◆ **Given material**:
^^^^

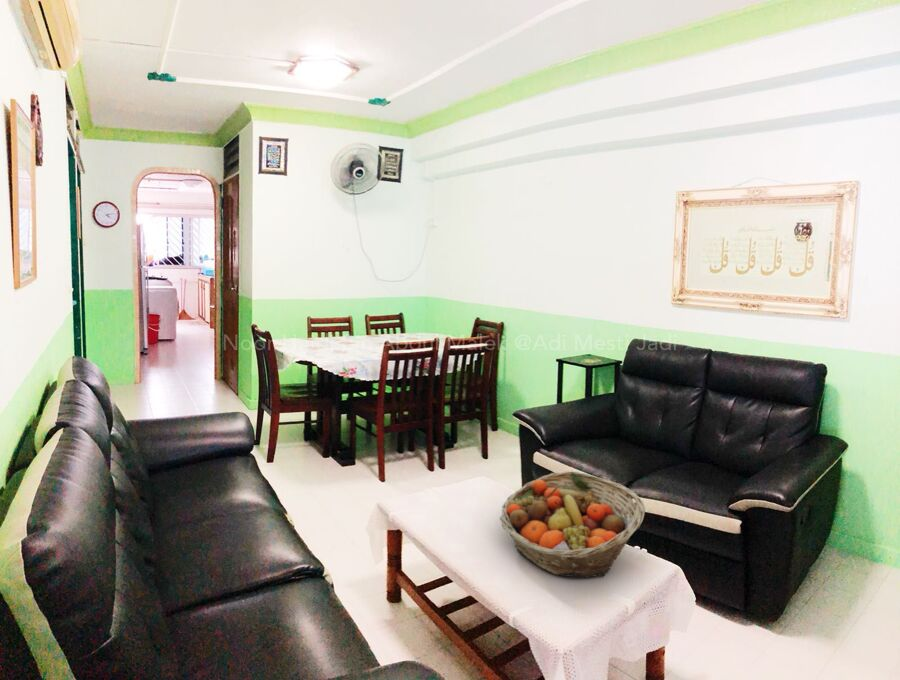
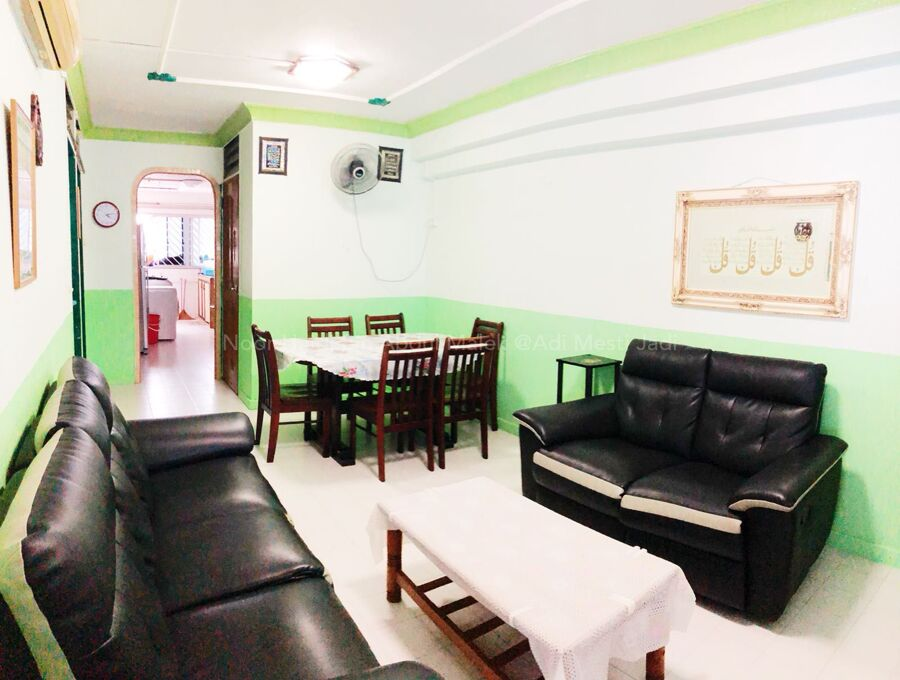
- fruit basket [499,470,646,579]
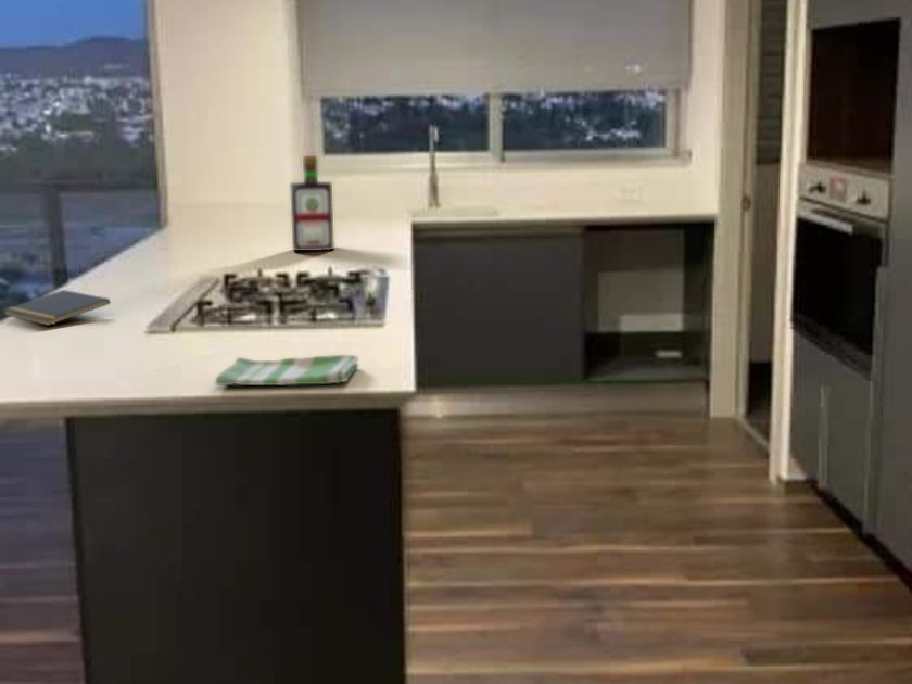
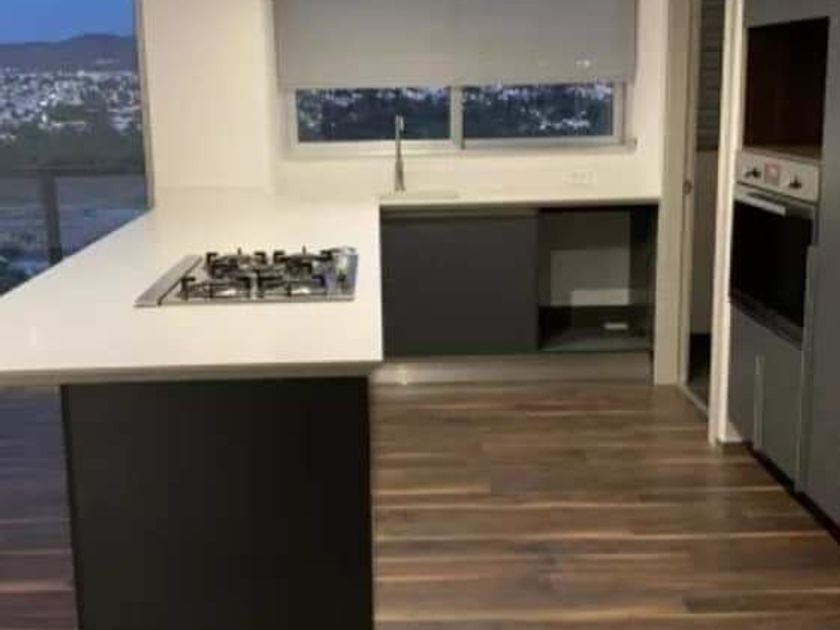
- bottle [289,154,335,252]
- notepad [2,289,112,327]
- dish towel [214,354,360,387]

^^^^

◆ **Work to be completed**:
Reproduce every line of the data above, exactly as it stands, but not the pictures.

◆ **The completed task**:
- fruit basket [499,470,646,579]
- bottle [289,154,335,252]
- notepad [2,289,112,327]
- dish towel [214,354,360,387]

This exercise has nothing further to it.